>>>>>

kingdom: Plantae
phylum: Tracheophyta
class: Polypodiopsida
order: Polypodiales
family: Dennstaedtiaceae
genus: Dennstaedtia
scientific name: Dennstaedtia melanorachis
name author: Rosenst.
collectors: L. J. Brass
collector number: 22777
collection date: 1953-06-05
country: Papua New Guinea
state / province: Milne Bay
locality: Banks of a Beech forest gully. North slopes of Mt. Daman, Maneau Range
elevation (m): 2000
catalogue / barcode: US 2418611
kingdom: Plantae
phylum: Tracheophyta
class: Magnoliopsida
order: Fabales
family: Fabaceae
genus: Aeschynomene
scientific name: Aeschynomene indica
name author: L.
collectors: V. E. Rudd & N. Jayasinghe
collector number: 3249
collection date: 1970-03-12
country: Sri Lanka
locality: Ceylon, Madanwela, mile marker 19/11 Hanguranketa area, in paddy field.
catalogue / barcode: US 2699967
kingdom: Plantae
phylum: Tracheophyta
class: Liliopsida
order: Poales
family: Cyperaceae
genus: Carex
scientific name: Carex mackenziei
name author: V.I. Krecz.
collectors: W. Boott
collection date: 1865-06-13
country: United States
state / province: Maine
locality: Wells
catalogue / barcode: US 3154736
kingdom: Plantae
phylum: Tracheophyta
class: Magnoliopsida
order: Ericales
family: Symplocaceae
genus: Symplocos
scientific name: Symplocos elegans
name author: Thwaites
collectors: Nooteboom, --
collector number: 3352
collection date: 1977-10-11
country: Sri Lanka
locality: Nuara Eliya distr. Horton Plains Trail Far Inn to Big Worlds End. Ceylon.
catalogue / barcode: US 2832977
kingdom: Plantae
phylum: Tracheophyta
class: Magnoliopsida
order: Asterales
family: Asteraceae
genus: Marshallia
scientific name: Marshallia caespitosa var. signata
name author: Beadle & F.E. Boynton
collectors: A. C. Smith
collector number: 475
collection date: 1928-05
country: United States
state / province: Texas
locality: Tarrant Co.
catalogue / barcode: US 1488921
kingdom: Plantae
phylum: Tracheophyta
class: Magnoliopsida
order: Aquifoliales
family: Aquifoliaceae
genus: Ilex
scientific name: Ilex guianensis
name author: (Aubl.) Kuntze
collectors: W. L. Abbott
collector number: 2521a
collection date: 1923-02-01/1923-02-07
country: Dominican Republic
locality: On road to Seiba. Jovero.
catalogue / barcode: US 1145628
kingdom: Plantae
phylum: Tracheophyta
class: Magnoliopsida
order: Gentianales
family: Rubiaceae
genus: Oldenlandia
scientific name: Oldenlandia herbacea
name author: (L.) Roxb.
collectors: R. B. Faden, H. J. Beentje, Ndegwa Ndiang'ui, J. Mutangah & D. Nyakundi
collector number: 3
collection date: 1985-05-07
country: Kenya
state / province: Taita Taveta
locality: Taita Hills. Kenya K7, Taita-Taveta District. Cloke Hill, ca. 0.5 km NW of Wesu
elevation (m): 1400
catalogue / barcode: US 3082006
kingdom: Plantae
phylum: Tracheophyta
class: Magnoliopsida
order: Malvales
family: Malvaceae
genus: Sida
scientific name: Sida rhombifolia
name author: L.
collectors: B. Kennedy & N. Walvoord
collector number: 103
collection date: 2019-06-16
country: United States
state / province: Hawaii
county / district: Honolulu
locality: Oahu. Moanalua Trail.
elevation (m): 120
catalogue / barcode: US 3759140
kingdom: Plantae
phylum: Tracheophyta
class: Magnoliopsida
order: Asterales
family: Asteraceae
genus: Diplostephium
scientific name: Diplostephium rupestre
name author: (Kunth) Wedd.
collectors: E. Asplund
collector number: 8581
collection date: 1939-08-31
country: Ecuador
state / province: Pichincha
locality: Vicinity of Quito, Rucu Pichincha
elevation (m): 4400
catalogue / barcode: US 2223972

<<<<<

* _Die Aufgabe_
Wandle die Zeilen vom Anfang bis einschließlich der Zeile, die „locality: On road to Seiba. Jovero.“ enthält, in eine JSON-Liste von Zeichenketten um. Jede Zeile wird zu einem Eintrag, und Leerzeilen lässt du weg.

* _Richtige Antwort_
[
  "kingdom: Plantae",
  "phylum: Tracheophyta",
  "class: Polypodiopsida",
  "order: Polypodiales",
  "family: Dennstaedtiaceae",
  "genus: Dennstaedtia",
  "scientific name: Dennstaedtia melanorachis",
  "name author: Rosenst.",
  "collectors: L. J. Brass",
  "collector number: 22777",
  "collection date: 1953-06-05",
  "country: Papua New Guinea",
  "state / province: Milne Bay",
  "locality: Banks of a Beech forest gully. North slopes of Mt. Daman, Maneau Range",
  "elevation (m): 2000",
  "catalogue / barcode: US 2418611",
  "kingdom: Plantae",
  "phylum: Tracheophyta",
  "class: Magnoliopsida",
  "order: Fabales",
  "family: Fabaceae",
  "genus: Aeschynomene",
  "scientific name: Aeschynomene indica",
  "name author: L.",
  "collectors: V. E. Rudd & N. Jayasinghe",
  "collector number: 3249",
  "collection date: 1970-03-12",
  "country: Sri Lanka",
  "locality: Ceylon, Madanwela, mile marker 19/11 Hanguranketa area, in paddy field.",
  "catalogue / barcode: US 2699967",
  "kingdom: Plantae",
  "phylum: Tracheophyta",
  "class: Liliopsida",
  "order: Poales",
  "family: Cyperaceae",
  "genus: Carex",
  "scientific name: Carex mackenziei",
  "name author: V.I. Krecz.",
  "collectors: W. Boott",
  "collection date: 1865-06-13",
  "country: United States",
  "state / province: Maine",
  "locality: Wells",
  "catalogue / barcode: US 3154736",
  "kingdom: Plantae",
  "phylum: Tracheophyta",
  "class: Magnoliopsida",
  "order: Ericales",
  "family: Symplocaceae",
  "genus: Symplocos",
  "scientific name: Symplocos elegans",
  "name author: Thwaites",
  "collectors: Nooteboom, --",
  "collector number: 3352",
  "collection date: 1977-10-11",
  "country: Sri Lanka",
  "locality: Nuara Eliya distr. Horton Plains Trail Far Inn to Big Worlds End. Ceylon.",
  "catalogue / barcode: US 2832977",
  "kingdom: Plantae",
  "phylum: Tracheophyta",
  "class: Magnoliopsida",
  "order: Asterales",
  "family: Asteraceae",
  "genus: Marshallia",
  "scientific name: Marshallia caespitosa var. signata",
  "name author: Beadle & F.E. Boynton",
  "collectors: A. C. Smith",
  "collector number: 475",
  "collection date: 1928-05",
  "country: United States",
  "state / province: Texas",
  "locality: Tarrant Co.",
  "catalogue / barcode: US 1488921",
  "kingdom: Plantae",
  "phylum: Tracheophyta",
  "class: Magnoliopsida",
  "order: Aquifoliales",
  "family: Aquifoliaceae",
  "genus: Ilex",
  "scientific name: Ilex guianensis",
  "name author: (Aubl.) Kuntze",
  "collectors: W. L. Abbott",
  "collector number: 2521a",
  "collection date: 1923-02-01/1923-02-07",
  "country: Dominican Republic",
  "locality: On road to Seiba. Jovero."
]